Passage -
# # # # # # #

Like some broadcasting ghost story, it gets told again and again.
But like many urban legends, there is a grain of truth underneath the embellishment.
This is the story.
In 1958, Reader's Digest magazine published an article on how one mysterious afternoon in 1953, a signal showing the station ID card of KLEE-TV, Houston, TX appeared on TV sets throughout the UK - three years after KLEE-TV was sold and their call letters had changed to KPRC-TV.
Now here's the grain of truth: It's not uncommon for local over the air radio/TV signals to reach crazy distances under the right atmospheric conditions. It's a phenomena that happens every night on the AM radio band. But more rarely on FM and TV. But they still happen there.
Overseas reception of FM and TV signals is the rarest of all of what is known as "DXing", an actual hobby amongst radio/TV fans who surf over our ever increasingly noisy airwaves, trying to find those far off stations from hundreds, or even thousands of miles away on locally empty frequencies that can make brief appearances from a few seconds to even an hour or more on FM radio and TV.
There are several online web sites and chat boards for DXers.
When you did find a far off station, the receiver of the signal would track down the address of the station and send them a confirmation of what they heard and at what time. To which the station engineer would send back something called a QSL card, which was like a postcard (which it was) with the station logo on them. Engineers used to look forward to getting these letters, as it was a testament to his/her engineering skills.
They don't send out QSL cards anymore (the last one I got was in 1982.) and there are far fewer broadcast engineers today than there were in those days.
In fact, the last convention of broadcast engineers I saw could have been mistaken for an AARP gathering with the number of grey, white and bald heads I saw there. And when they're gone, I'm not sure
who is going to take their place. Not many young people seem to be taking up the profession.
But here's the letdown.

# # # # # # #

Plain-text document sources
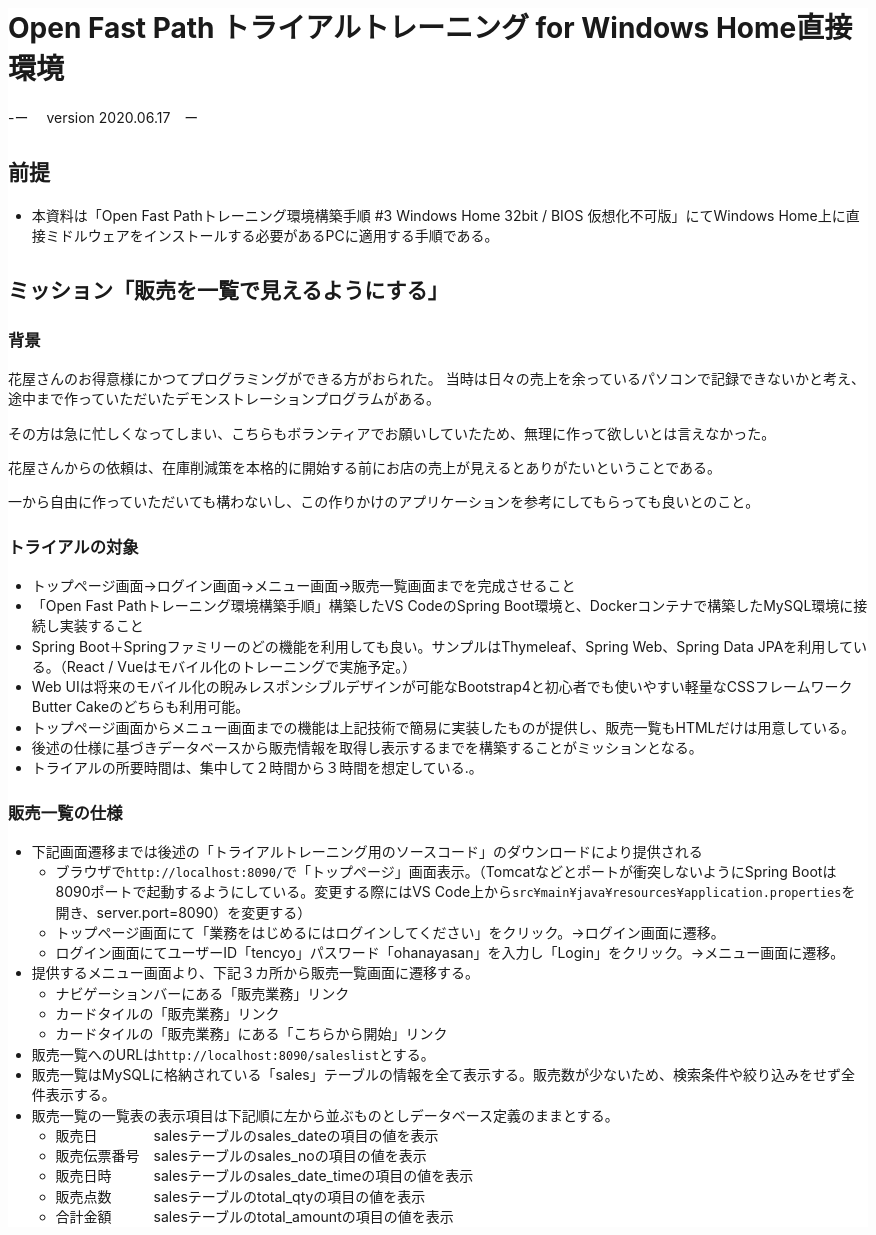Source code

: # Open Fast Path トライアルトレーニング for  Windows Home直接環境
-ー　 version 2020.06.17　ー

## 前提

* 本資料は「Open Fast Pathトレーニング環境構築手順  #3 Windows Home 32bit / BIOS 仮想化不可版」にてWindows Home上に直接ミドルウェアをインストールする必要があるPCに適用する手順である。


## ミッション「販売を一覧で見えるようにする」

### 背景

花屋さんのお得意様にかつてプログラミングができる方がおられた。
当時は日々の売上を余っているパソコンで記録できないかと考え、途中まで作っていただいたデモンストレーションプログラムがある。

その方は急に忙しくなってしまい、こちらもボランティアでお願いしていたため、無理に作って欲しいとは言えなかった。

花屋さんからの依頼は、在庫削減策を本格的に開始する前にお店の売上が見えるとありがたいということである。

一から自由に作っていただいても構わないし、この作りかけのアプリケーションを参考にしてもらっても良いとのこと。

### トライアルの対象

* トップページ画面→ログイン画面→メニュー画面→販売一覧画面までを完成させること
*  「Open Fast Pathトレーニング環境構築手順」構築したVS CodeのSpring Boot環境と、Dockerコンテナで構築したMySQL環境に接続し実装すること
* Spring Boot＋Springファミリーのどの機能を利用しても良い。サンプルはThymeleaf、Spring Web、Spring Data JPAを利用している。（React / Vueはモバイル化のトレーニングで実施予定。）
* Web UIは将来のモバイル化の睨みレスポンシブルデザインが可能なBootstrap4と初心者でも使いやすい軽量なCSSフレームワークButter Cakeのどちらも利用可能。
* トップページ画面からメニュー画面までの機能は上記技術で簡易に実装したものが提供し、販売一覧もHTMLだけは用意している。
* 後述の仕様に基づきデータベースから販売情報を取得し表示するまでを構築することがミッションとなる。
* トライアルの所要時間は、集中して２時間から３時間を想定している.。

### 販売一覧の仕様

* 下記画面遷移までは後述の「トライアルトレーニング用のソースコード」のダウンロードにより提供される
	* ブラウザで`http://localhost:8090/`で「トップページ」画面表示。（Tomcatなどとポートが衝突しないようにSpring Bootは8090ポートで起動するようにしている。変更する際にはVS Code上から`src¥main¥java¥resources¥application.properties`を開き、server.port=8090）を変更する）
	* トップページ画面にて「業務をはじめるにはログインしてください」をクリック。→ログイン画面に遷移。
	*  ログイン画面にてユーザーID「tencyo」パスワード「ohanayasan」を入力し「Login」をクリック。→メニュー画面に遷移。
* 提供するメニュー画面より、下記３カ所から販売一覧画面に遷移する。
	* ナビゲーションバーにある「販売業務」リンク
	* カードタイルの「販売業務」リンク
	* カードタイルの「販売業務」にある「こちらから開始」リンク
* 販売一覧へのURLは`http://localhost:8090/saleslist`とする。
* 販売一覧はMySQLに格納されている「sales」テーブルの情報を全て表示する。販売数が少ないため、検索条件や絞り込みをせず全件表示する。
* 販売一覧の一覧表の表示項目は下記順に左から並ぶものとしデータベース定義のままとする。
	* 販売日　　　　salesテーブルのsales_dateの項目の値を表示
	* 販売伝票番号　salesテーブルのsales_noの項目の値を表示
	* 販売日時　　　salesテーブルのsales_date_timeの項目の値を表示
	* 販売点数　　　salesテーブルのtotal_qtyの項目の値を表示
	* 合計金額　　　salesテーブルのtotal_amountの項目の値を表示
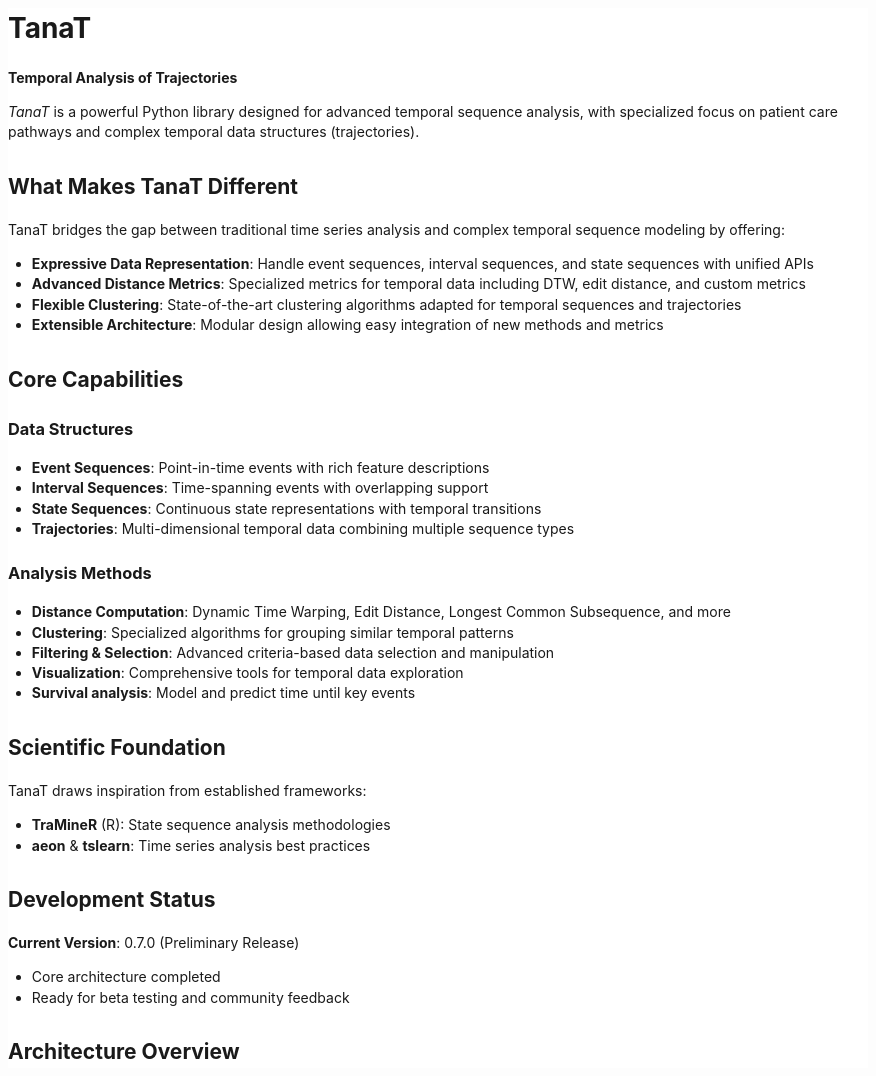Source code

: # TanaT
**Temporal Analysis of Trajectories**

*TanaT* is a powerful Python library designed for advanced temporal sequence analysis, with specialized focus on patient care pathways and complex temporal data structures (trajectories).

## What Makes TanaT Different

TanaT bridges the gap between traditional time series analysis and complex temporal sequence modeling by offering:

- **Expressive Data Representation**: Handle event sequences, interval sequences, and state sequences with unified APIs
- **Advanced Distance Metrics**: Specialized metrics for temporal data including DTW, edit distance, and custom metrics
- **Flexible Clustering**: State-of-the-art clustering algorithms adapted for temporal sequences and trajectories
- **Extensible Architecture**: Modular design allowing easy integration of new methods and metrics

## Core Capabilities

### Data Structures
- **Event Sequences**: Point-in-time events with rich feature descriptions
- **Interval Sequences**: Time-spanning events with overlapping support
- **State Sequences**: Continuous state representations with temporal transitions
- **Trajectories**: Multi-dimensional temporal data combining multiple sequence types

### Analysis Methods
- **Distance Computation**: Dynamic Time Warping, Edit Distance, Longest Common Subsequence, and more
- **Clustering**: Specialized algorithms for grouping similar temporal patterns
- **Filtering & Selection**: Advanced criteria-based data selection and manipulation
- **Visualization**: Comprehensive tools for temporal data exploration
- **Survival analysis**: Model and predict time until key events

## Scientific Foundation

TanaT draws inspiration from established frameworks:

- **TraMineR** (R): State sequence analysis methodologies
- **aeon** & **tslearn**: Time series analysis best practices

## Development Status

**Current Version**: 0.7.0 (Preliminary Release)
- Core architecture completed
- Ready for beta testing and community feedback

## Architecture Overview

# # # # # # #

Prompt 1 - Decide whether each statement agrees with the KLEE-TV passage: (a) Reader's Digest ran its article on the mystery signal in 1958. (b) The signal reached UK television sets three years after KLEE-TV was sold. (c) Stations still mail out QSL cards today. Answer yes or no for each, and quote the deciding words from the passage.
Prompt 2 - Write the next part of the KLEE-TV passage, starting after its final sentence.

Final answer 1 -
(a) Yes: "In 1958, Reader's Digest magazine published an article"
(b) Yes: "three years after KLEE-TV was sold and their call letters had changed to KPRC-TV"
(c) No: "They don't send out QSL cards anymore"

Final answer 2 -
First, all broadcast signals fade away into the ether eventually. They cannot reflect back from a different time. If they could, the airwaves would be a far bigger mess today than they already are, considering all that has been transmitted over the last 100 years on every frequency around the world.
Second, the transmitting system of the UK is PAL. The US uses NTSC. Both are digital today, but were then - and still are - hopelessly incompatible with each other. You could not see NTSC video on a PAL TV set and vice versa without a very expensive, very large (which NO housewife would tolerate in the living room) and in the end, useless conversion system
Third, the transmission carrier frequencies of US and UK TV were also different.
And finally, it was all a hoax to sell TV sets in England:
"As it turned out, in a particularly clever marketing effort, a would-be British entrepreneur
had sent a form letter to all U.S. TV stations making the claim that their station’s
signal had recently been viewed in the UK. For proof, the sender included what
appeared to be a photo of that station’s test pattern on a TV screen. Hoping to
peddle a TV set he claimed could receive broadcasts from extreme distances, the
sender had been working from an old list that did not reflect the Houston station’s
change of hands.
All the other TV stations getting the letter tossed it.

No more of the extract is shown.